*** Opening AVAILABLE DATA ***
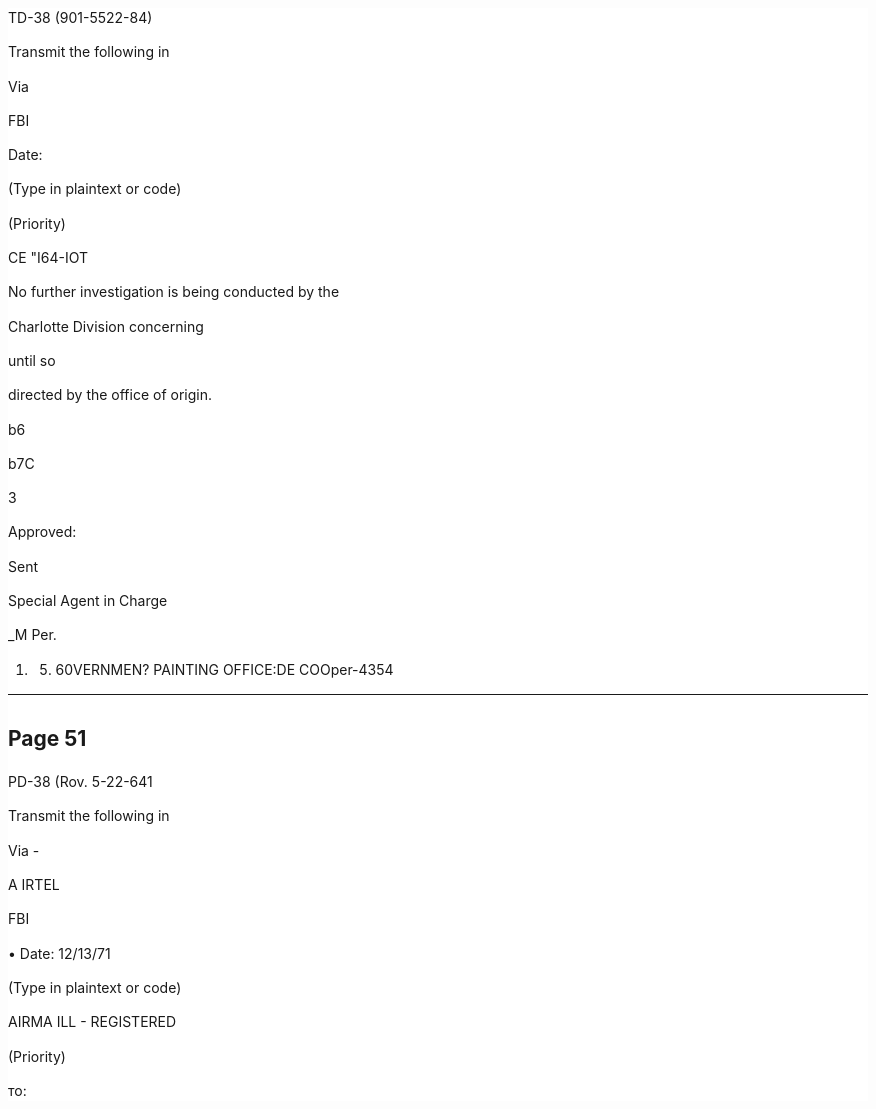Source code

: TD-38 (901-5522-84)

Transmit the following in

Via

FBI

Date:

(Type in plaintext or code)

(Priority)

CE "I64-IOT

No further investigation is being conducted by the

Charlotte Division concerning

until so

directed by the office of origin.

b6

b7C

3

Approved:

Sent

Special Agent in Charge

_M Per.

1. 5. 60VERNMEN? PAINTING OFFICE:DE COOper-4354

---

## Page 51

PD-38 (Rov. 5-22-641

Transmit the following in

Via -

A IRTEL

FBI

• Date: 12/13/71

(Type in plaintext or code)

AIRMA ILL - REGISTERED

(Priority)

то:
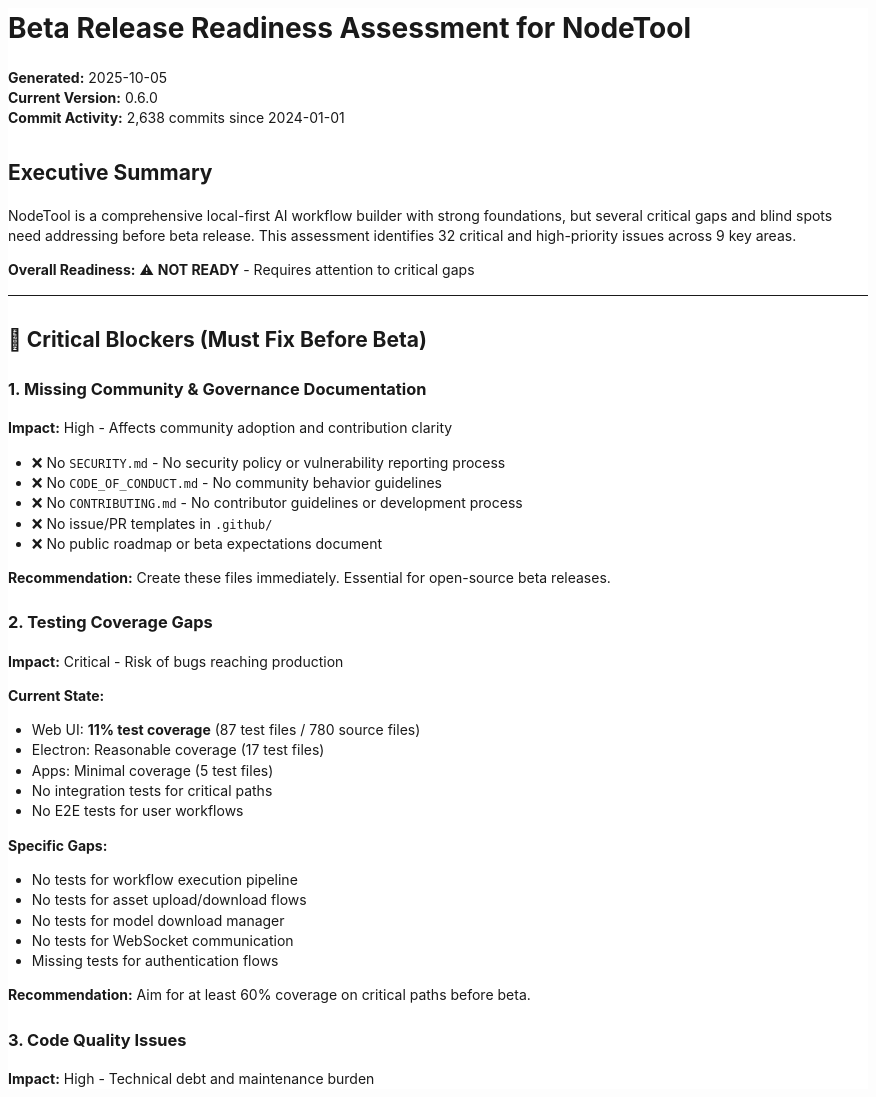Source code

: # Beta Release Readiness Assessment for NodeTool

**Generated:** 2025-10-05  
**Current Version:** 0.6.0  
**Commit Activity:** 2,638 commits since 2024-01-01

## Executive Summary

NodeTool is a comprehensive local-first AI workflow builder with strong foundations, but several critical gaps and blind spots need addressing before beta release. This assessment identifies 32 critical and high-priority issues across 9 key areas.

**Overall Readiness:** ⚠️ **NOT READY** - Requires attention to critical gaps

---

## 🔴 Critical Blockers (Must Fix Before Beta)

### 1. Missing Community & Governance Documentation

**Impact:** High - Affects community adoption and contribution clarity

- ❌ No `SECURITY.md` - No security policy or vulnerability reporting process
- ❌ No `CODE_OF_CONDUCT.md` - No community behavior guidelines
- ❌ No `CONTRIBUTING.md` - No contributor guidelines or development process
- ❌ No issue/PR templates in `.github/`
- ❌ No public roadmap or beta expectations document

**Recommendation:** Create these files immediately. Essential for open-source beta releases.

### 2. Testing Coverage Gaps

**Impact:** Critical - Risk of bugs reaching production

**Current State:**
- Web UI: **11% test coverage** (87 test files / 780 source files)
- Electron: Reasonable coverage (17 test files)
- Apps: Minimal coverage (5 test files)
- No integration tests for critical paths
- No E2E tests for user workflows

**Specific Gaps:**
- No tests for workflow execution pipeline
- No tests for asset upload/download flows
- No tests for model download manager
- No tests for WebSocket communication
- Missing tests for authentication flows

**Recommendation:** Aim for at least 60% coverage on critical paths before beta.

### 3. Code Quality Issues

**Impact:** High - Technical debt and maintenance burden
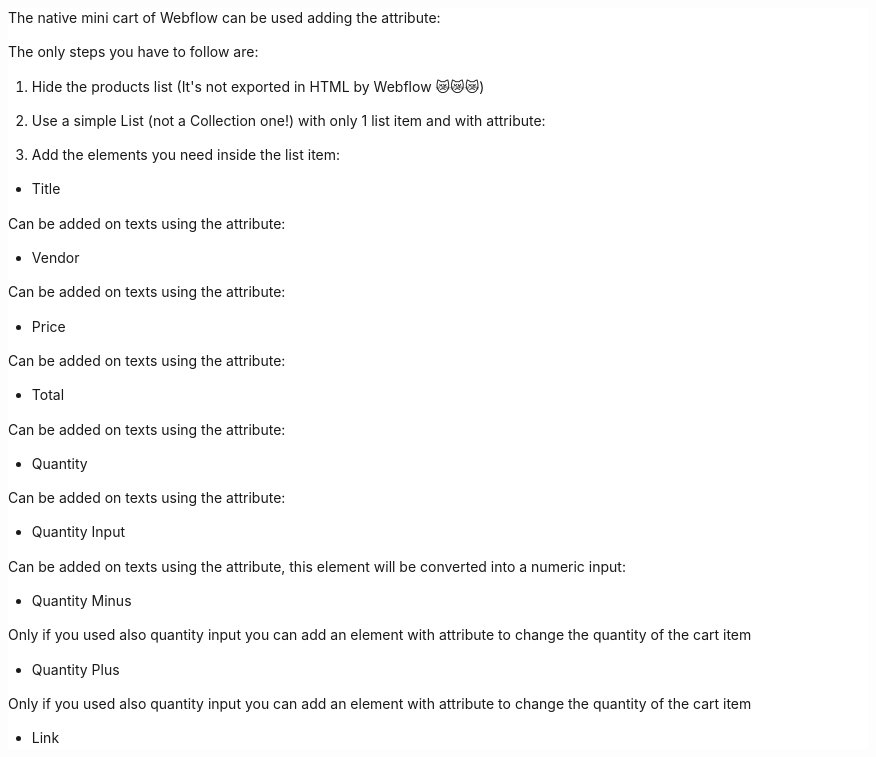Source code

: The native mini cart of Webflow can be used adding the attribute:

<Attribute name="shop" value="mini-cart" />

The only steps you have to follow are:

1. Hide the products list (It's not exported in HTML by Webflow 😿😿😿)

2. Use a simple List (not a Collection one!) with only 1 list item and with attribute:

<Attribute name="item" value="products-list" />

3. Add the elements you need inside the list item:

* Title 

Can be added on texts using the attribute: 

<Attribute name="item" value="title" />

* Vendor 

Can be added on texts using the attribute: 

<Attribute name="item" value="vendor" />

* Price 

Can be added on texts using the attribute: 

<Attribute name="item" value="price" />

* Total 

Can be added on texts using the attribute: 

<Attribute name="item" value="total" />

* Quantity 

Can be added on texts using the attribute: 

<Attribute name="item" value="quantity" />

* Quantity Input

Can be added on texts using the attribute, this element will be converted into a numeric input: 

<Attribute name="item" value="quantity-input" />

* Quantity Minus

Only if you used also quantity input you can add an element with attribute to change the quantity of the cart item

<Attribute name="item" value="quantity-minus" />

* Quantity Plus

Only if you used also quantity input you can add an element with attribute to change the quantity of the cart item

<Attribute name="item" value="quantity-plus" />

* Link 
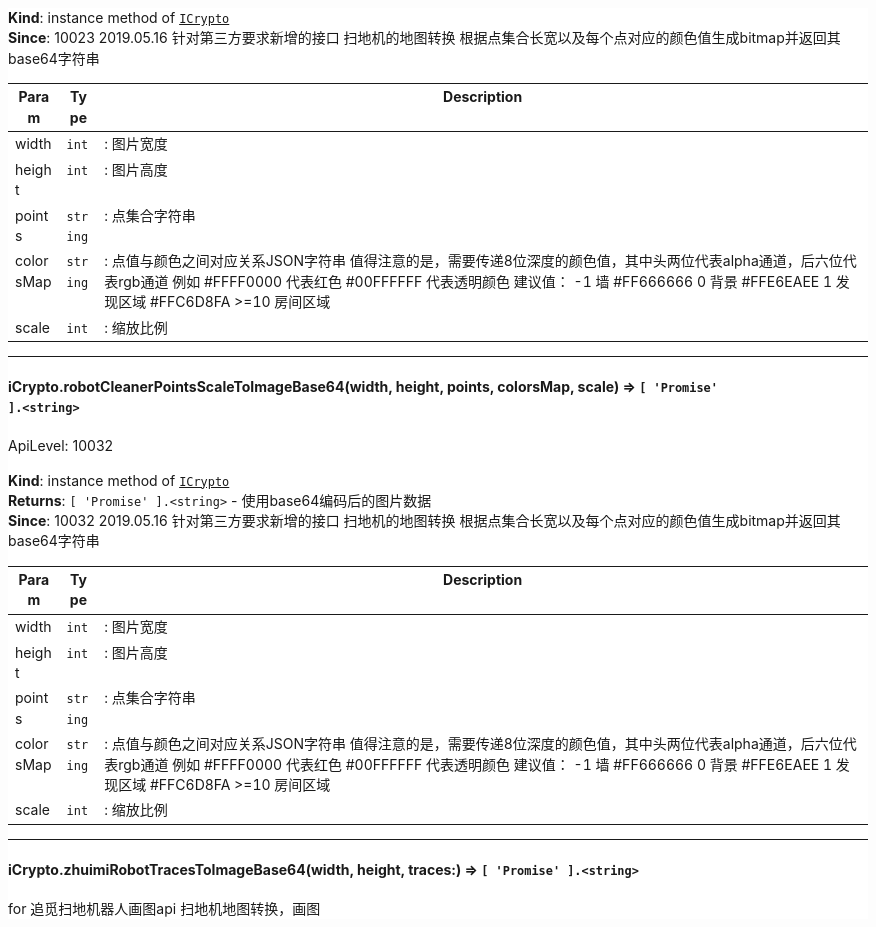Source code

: **Kind**: instance method of [<code>ICrypto</code>](#module_miot/host/crypto..ICrypto)  
**Since**: 10023
2019.05.16  针对第三方要求新增的接口
扫地机的地图转换
根据点集合长宽以及每个点对应的颜色值生成bitmap并返回其base64字符串  

| Param | Type | Description |
| --- | --- | --- |
| width | <code>int</code> | : 图片宽度 |
| height | <code>int</code> | : 图片高度 |
| points | <code>string</code> | : 点集合字符串 |
| colorsMap | <code>string</code> | : 点值与颜色之间对应关系JSON字符串        值得注意的是，需要传递8位深度的颜色值，其中头两位代表alpha通道，后六位代表rgb通道        例如 #FFFF0000 代表红色 #00FFFFFF 代表透明颜色        建议值： -1 墙 #FF666666                0 背景 #FFE6EAEE                1 发现区域 #FFC6D8FA                >=10 房间区域 |
| scale | <code>int</code> | : 缩放比例 |


* * *

<a name="module_miot/host/crypto..ICrypto+robotCleanerPointsScaleToImageBase64"></a>

#### iCrypto.robotCleanerPointsScaleToImageBase64(width, height, points, colorsMap, scale) ⇒ <code>[ &#x27;Promise&#x27; ].&lt;string&gt;</code>
ApiLevel: 10032

**Kind**: instance method of [<code>ICrypto</code>](#module_miot/host/crypto..ICrypto)  
**Returns**: <code>[ &#x27;Promise&#x27; ].&lt;string&gt;</code> - 使用base64编码后的图片数据  
**Since**: 10032
2019.05.16  针对第三方要求新增的接口
扫地机的地图转换
根据点集合长宽以及每个点对应的颜色值生成bitmap并返回其base64字符串  

| Param | Type | Description |
| --- | --- | --- |
| width | <code>int</code> | : 图片宽度 |
| height | <code>int</code> | : 图片高度 |
| points | <code>string</code> | : 点集合字符串 |
| colorsMap | <code>string</code> | : 点值与颜色之间对应关系JSON字符串        值得注意的是，需要传递8位深度的颜色值，其中头两位代表alpha通道，后六位代表rgb通道        例如 #FFFF0000 代表红色 #00FFFFFF 代表透明颜色        建议值： -1 墙 #FF666666                0 背景 #FFE6EAEE                1 发现区域 #FFC6D8FA                >=10 房间区域 |
| scale | <code>int</code> | : 缩放比例 |


* * *

<a name="module_miot/host/crypto..ICrypto+zhuimiRobotTracesToImageBase64"></a>

#### iCrypto.zhuimiRobotTracesToImageBase64(width, height, traces:) ⇒ <code>[ &#x27;Promise&#x27; ].&lt;string&gt;</code>
for 追觅扫地机器人画图api
扫地机地图转换，画图
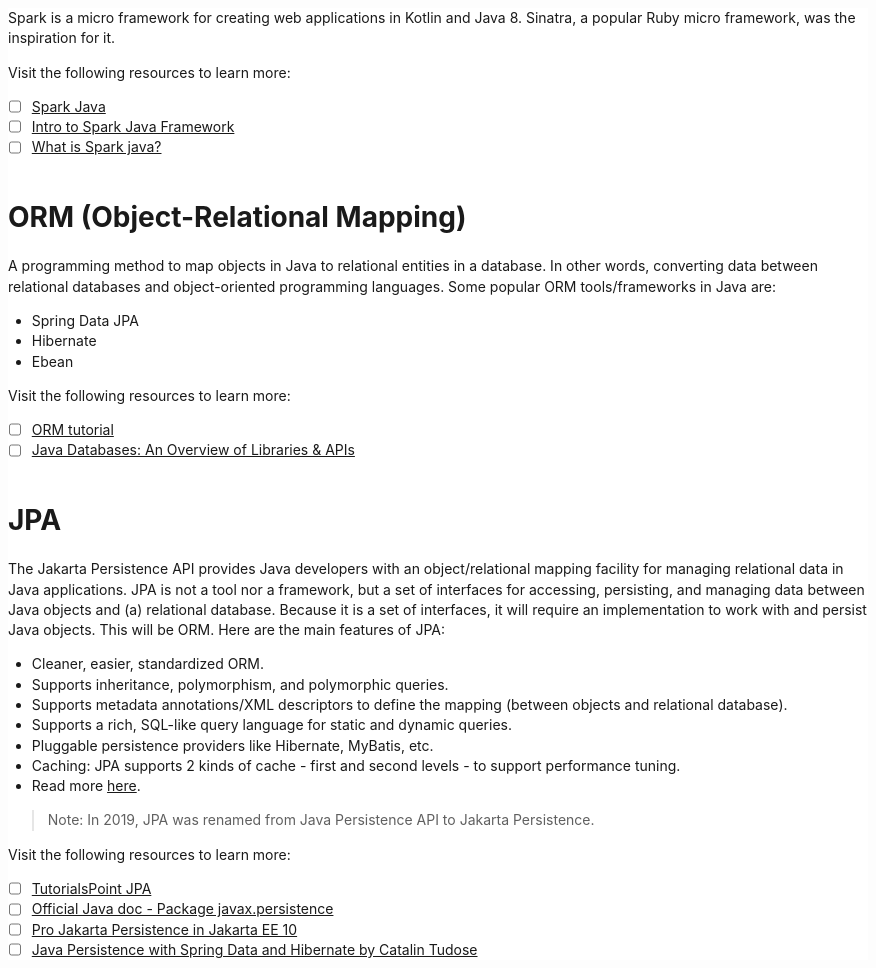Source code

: Spark is a micro framework for creating web applications in Kotlin and Java 8. Sinatra, a popular Ruby micro framework, was the inspiration for it.

Visit the following resources to learn more:

- [ ] [Spark Java](https://sparkjava.com/)
- [ ] [Intro to Spark Java Framework](https://www.baeldung.com/spark-framework-rest-api)
- [ ] [What is Spark java?](https://www.javatpoint.com/spark-java)

# ORM (Object-Relational Mapping)

A programming method to map objects in Java to relational entities in a database. In other words, converting data between relational databases and object-oriented programming languages. Some popular ORM tools/frameworks in Java are:

- Spring Data JPA
- Hibernate
- Ebean

Visit the following resources to learn more:

- [ ] [ORM tutorial](https://www.altexsoft.com/blog/object-relational-mapping/)
- [ ] [Java Databases: An Overview of Libraries & APIs](https://www.marcobehler.com/guides/java-databases)

# JPA

The Jakarta Persistence API provides Java developers with an object/relational mapping facility for managing relational data in Java applications. JPA is not a tool nor a framework, but a set of interfaces for accessing, persisting, and managing data between Java objects and (a) relational database. Because it is a set of interfaces, it will require an implementation to work with and persist Java objects. This will be ORM. Here are the main features of JPA:

- Cleaner, easier, standardized ORM.
- Supports inheritance, polymorphism, and polymorphic queries.
- Supports metadata annotations/XML descriptors to define the mapping (between objects and relational database).
- Supports a rich, SQL-like query language for static and dynamic queries.
- Pluggable persistence providers like Hibernate, MyBatis, etc.
- Caching: JPA supports 2 kinds of cache - first and second levels - to support performance tuning.
- Read more [here](https://javabydeveloper.com/what-is-java-persistence-api/).

> Note: In 2019, JPA was renamed from Java Persistence API to Jakarta Persistence.

Visit the following resources to learn more:

- [ ] [TutorialsPoint JPA](https://www.tutorialspoint.com/jpa/)
- [ ] [Official Java doc - Package javax.persistence](https://docs.oracle.com/javaee/7/api/javax/persistence/package-summary.html)
- [ ] [Pro Jakarta Persistence in Jakarta EE 10](https://www.amazon.com/Pro-Jakarta-Persistence-Depth-Development/dp/1484274423)
- [ ] [Java Persistence with Spring Data and Hibernate by Catalin Tudose](https://www.simonandschuster.com/books/Java-Persistence-with-Spring-Data-and-Hibernate/Catalin-Tudose/9781617299186)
*** Closing AVAILABLE DATA ***
INSTRUCTIONS FOR THE TASK -> Gather each line of the items above that contains the string "Missing". Letter case must match.

WORKED SOLUTION ->
### 1. Missing Community & Governance Documentation
- Missing tests for authentication flows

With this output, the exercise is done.